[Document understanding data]
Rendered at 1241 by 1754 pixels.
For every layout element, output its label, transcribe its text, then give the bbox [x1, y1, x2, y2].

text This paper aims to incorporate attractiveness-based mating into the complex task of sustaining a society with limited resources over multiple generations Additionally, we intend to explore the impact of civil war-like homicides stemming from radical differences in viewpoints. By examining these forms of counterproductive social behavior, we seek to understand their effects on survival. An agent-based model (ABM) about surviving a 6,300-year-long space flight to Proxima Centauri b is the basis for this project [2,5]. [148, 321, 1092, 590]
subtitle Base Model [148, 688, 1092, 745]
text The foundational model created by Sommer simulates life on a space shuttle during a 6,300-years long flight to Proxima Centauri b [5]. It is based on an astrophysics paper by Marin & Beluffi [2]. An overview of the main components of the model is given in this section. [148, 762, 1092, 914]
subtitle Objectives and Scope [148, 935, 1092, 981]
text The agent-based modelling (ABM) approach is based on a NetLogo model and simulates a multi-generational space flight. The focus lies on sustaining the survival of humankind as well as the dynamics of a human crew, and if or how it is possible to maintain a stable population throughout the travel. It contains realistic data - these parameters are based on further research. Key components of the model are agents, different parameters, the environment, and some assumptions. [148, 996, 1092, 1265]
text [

__WHAT YOU WILL DO__
Write all the records out again. Nothing may differ from the original.

__RESPONSE TO THIS EXERCISE__
Rendered at 1241 by 1754 pixels.
For every layout element, output its label, transcribe its text, then give the bbox [x1, y1, x2, y2].

text This paper aims to incorporate attractiveness-based mating into the complex task of sustaining a society with limited resources over multiple generations Additionally, we intend to explore the impact of civil war-like homicides stemming from radical differences in viewpoints. By examining these forms of counterproductive social behavior, we seek to understand their effects on survival. An agent-based model (ABM) about surviving a 6,300-year-long space flight to Proxima Centauri b is the basis for this project [2,5]. [148, 321, 1092, 590]
subtitle Base Model [148, 688, 1092, 745]
text The foundational model created by Sommer simulates life on a space shuttle during a 6,300-years long flight to Proxima Centauri b [5]. It is based on an astrophysics paper by Marin & Beluffi [2]. An overview of the main components of the model is given in this section. [148, 762, 1092, 914]
subtitle Objectives and Scope [148, 935, 1092, 981]
text The agent-based modelling (ABM) approach is based on a NetLogo model and simulates a multi-generational space flight. The focus lies on sustaining the survival of humankind as well as the dynamics of a human crew, and if or how it is possible to maintain a stable population throughout the travel. It contains realistic data - these parameters are based on further research. Key components of the model are agents, different parameters, the environment, and some assumptions. [148, 996, 1092, 1265]
text [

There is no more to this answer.